Avon, $7.99, ISBN 978-0-06-238902-2
Historical Romance, 2017
Reading Breathless, I wonder whether the author and the romance genre are drifting apart. The hero and the heroine spend more time interacting with various secondary characters than with one another, and the whole story has an ensemble historical fiction feel to it, rather than a more straightforward romance. Not that I am accusing the author of some kind of sin, of course – the muse goes where it wants to go, and us readers can only follow the direction taken by the author or, if the direction isn’t to our liking, sigh in disappointment and look for another author to follow.
This one is related to Forbidden in that the heroine here, Portia Carmichael, is one of the two sisters taken in by the hero and heroine of that other book. She’s all grown up now. The family is doing well, and she does a good job running one of the finest hotels in Arizona. Her past has given her a deep mistrust of love and men. Sure, her aunt and that woman’s husband are happily married, but Portia doesn’t feel confident that she is going to experience the same happy ending with a man. That is, until the boy from her teenage years, now all grown up, shows up in town looking for a job with her aunt’s husband. Kent Randolph is all hot and charming, and she’d be seeing a lot of that man.
That’s basically it for the romance. The romance doesn’t power the story – the author instead creates plots and drama that see Portia and especially Kent interacting with various other people, often far more than the heroine. In fact, I’d argue that this is more of Kent’s story, and the story wouldn’t be missing much if we remove the romance altogether. Removing the romance may actually improve the story, now that I think of it.
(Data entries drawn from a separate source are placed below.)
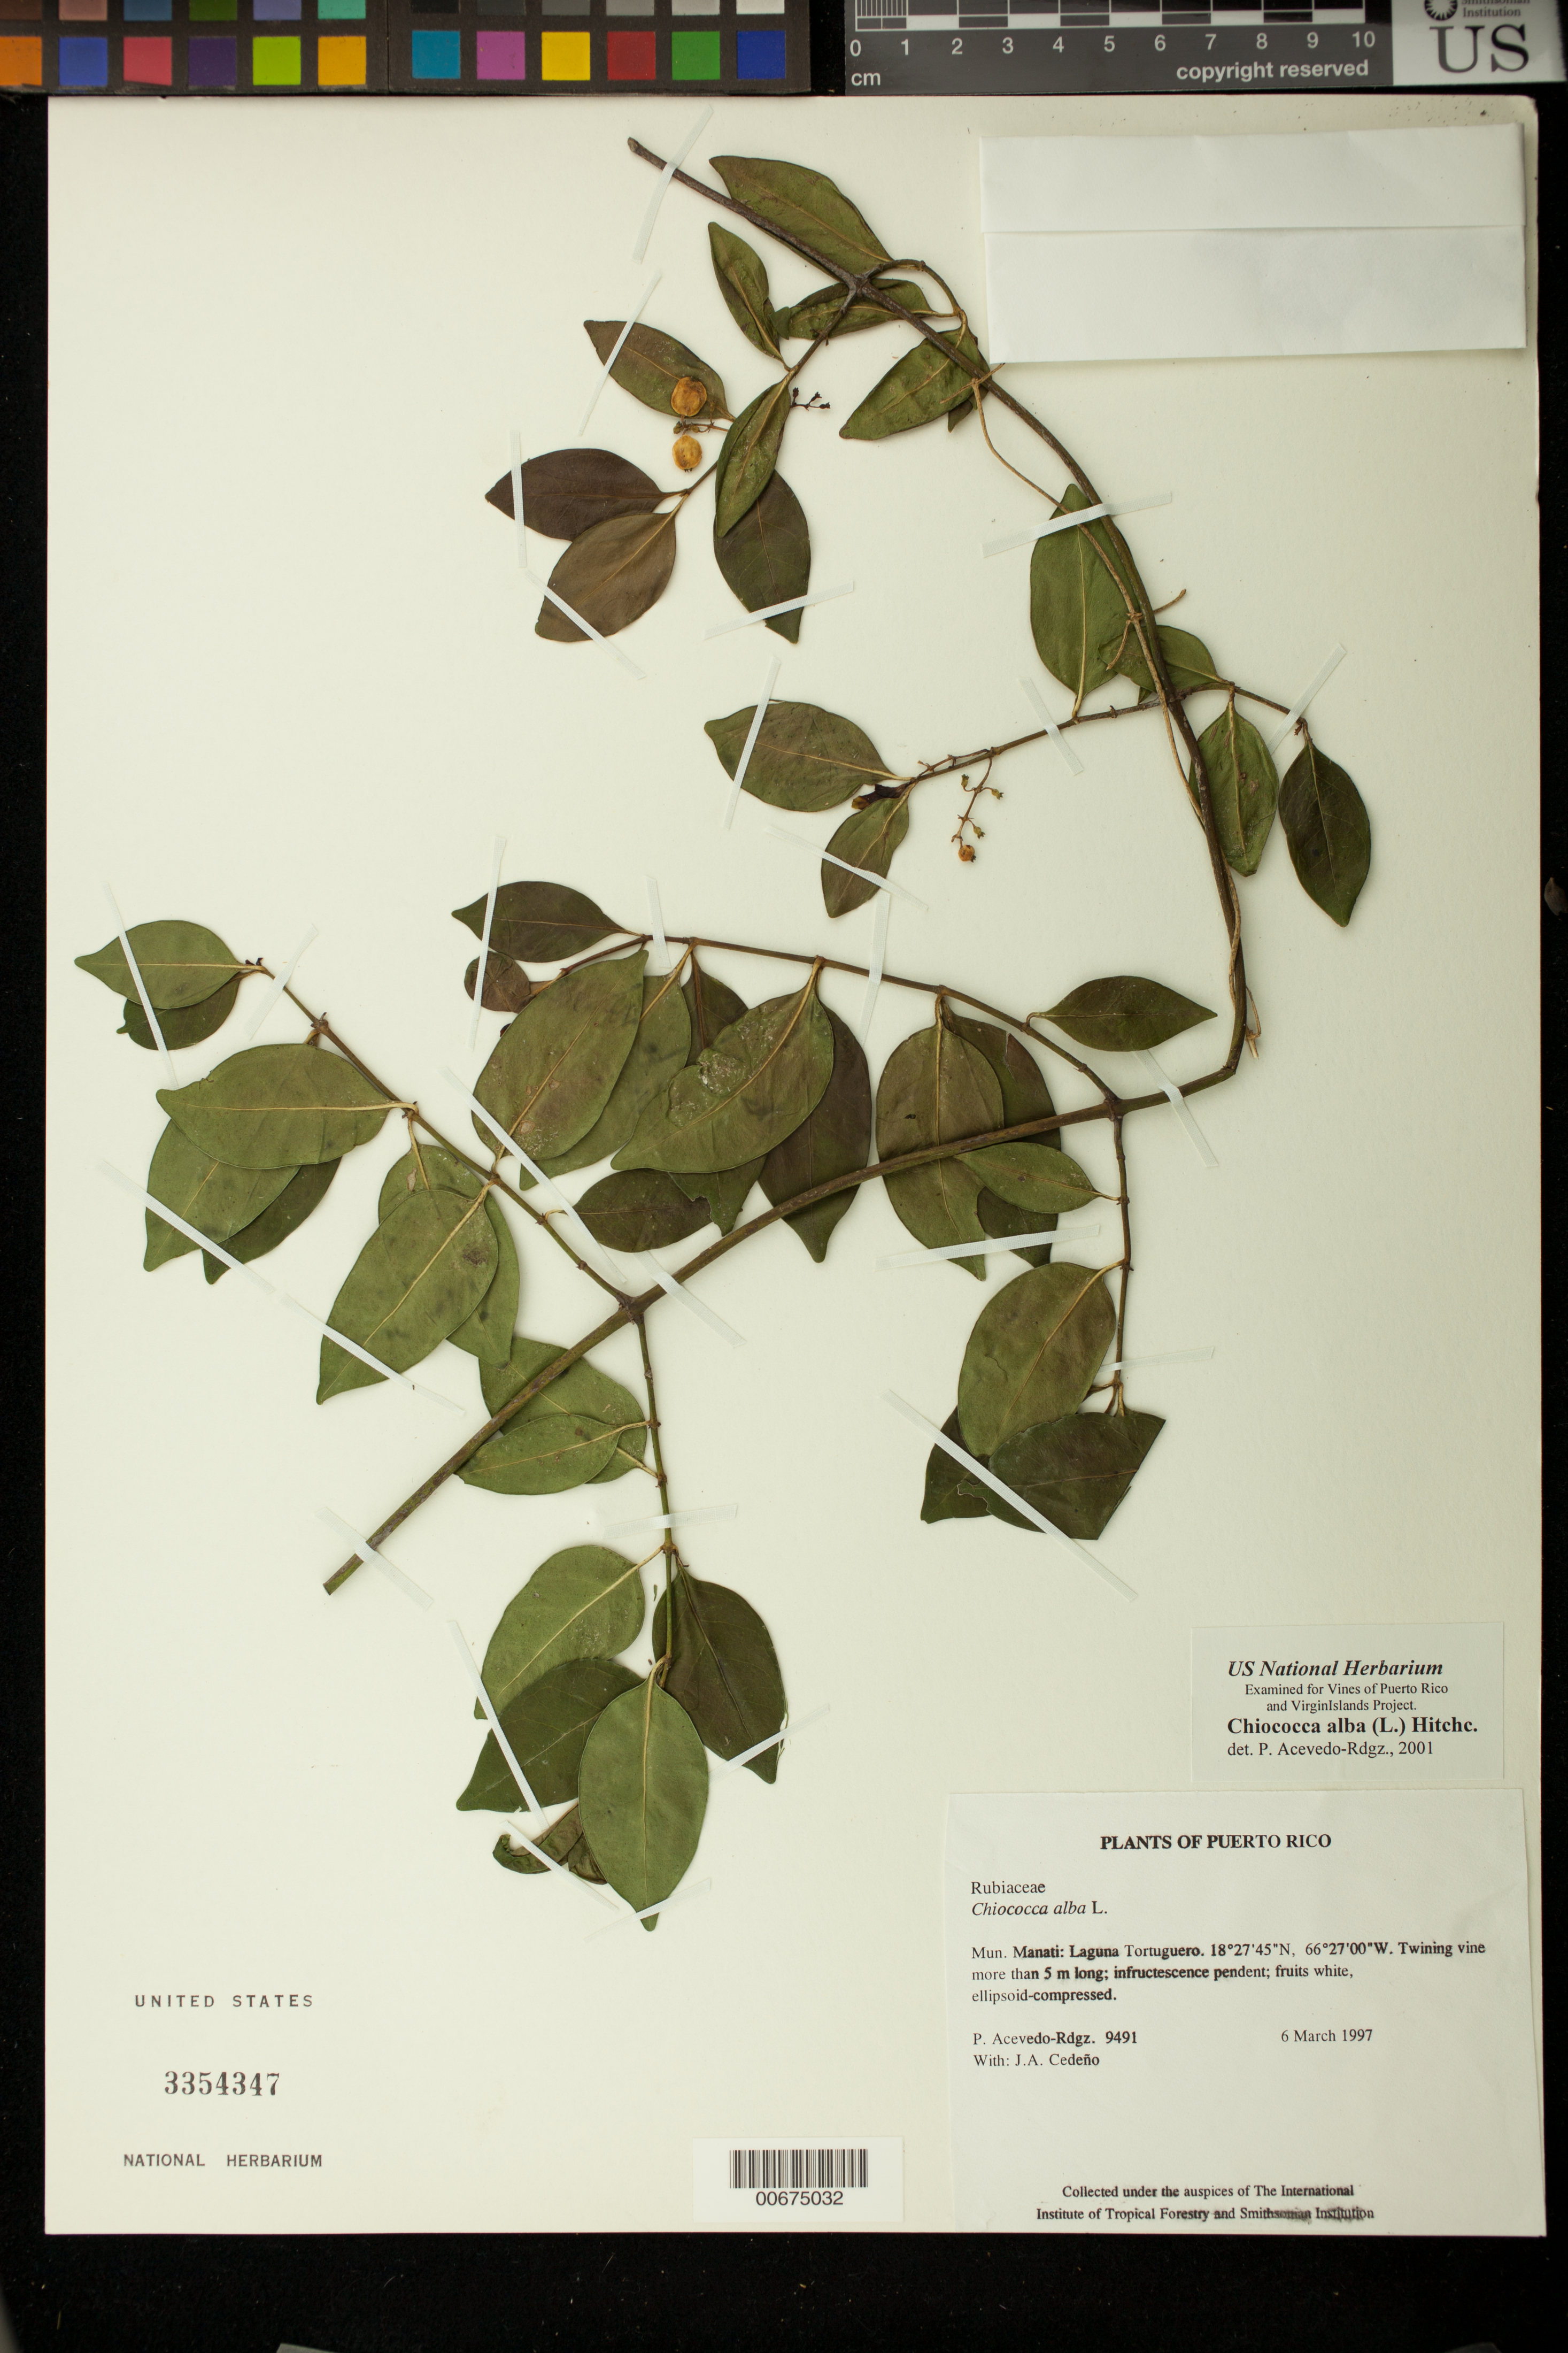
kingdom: Plantae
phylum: Tracheophyta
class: Magnoliopsida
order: Gentianales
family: Rubiaceae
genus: Chiococca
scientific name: Chiococca alba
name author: (L.) Hitchc.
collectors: P. Acevedo-Rodr. & J. A. Cedeño M.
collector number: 9491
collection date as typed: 06 Mar 1997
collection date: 1997-03-06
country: Puerto Rico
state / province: Manatí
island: Puerto Rico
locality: Manatí: Laguna Tortuguero.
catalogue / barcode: US 3354347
For example, the presence of the romance sees the author creating a very lazy foil for Kent – an educated man who is portrayed as a snob. The author uses all the tired old clichés that have the unfortunate implication of portraying higher education as a negative – the unsuitable guy isn’t just a pompous ass, Portia describes how the man has not done hard labor and how the man’s higher education somehow turned him into a snob. This is another unfortunate story where “street smart” is held at a higher standard than school education, something that always makes me cringe inside because I personally believe that higher education is a good thing if one can get it, as it opens more doors to improve one’s life down the road. Besides, knowledge can never harm anyone. The sad thing here is that I personally believe that the author never intends for this implication. In past book, she had written stories that advocated the benefits of educations – most of her heroines are highly educated and are better for it – so this particular case is the result of the use of carelessly written stereotypical characters.
Portia’s baggage gets old and repetitive fast, another reason why the romance bogs the story down considerably. Not that her issues won’t make for an interesting read, it’s just that the author’s treatment of it feels one-dimensional and too reliant on overused tropes and twists. Kent’s story is far more interesting, as it sees him trying to be a better man and catching up with lost time with those he love, such as his father. Even then, the author’s narrative in this book feels even more wooden and stilted than usual, with way too much telling and repeating of details (the back story of the heroine and his sister gets repeated often enough in the first few chapters, I wonder whether a quiz is coming) – as a result, even his side of the story starts to feel bland after a while.
Breathless is certainly readable and some of the family moments are charming, hence the three oogie score. But in the end, it’s just not particularly interesting or engaging.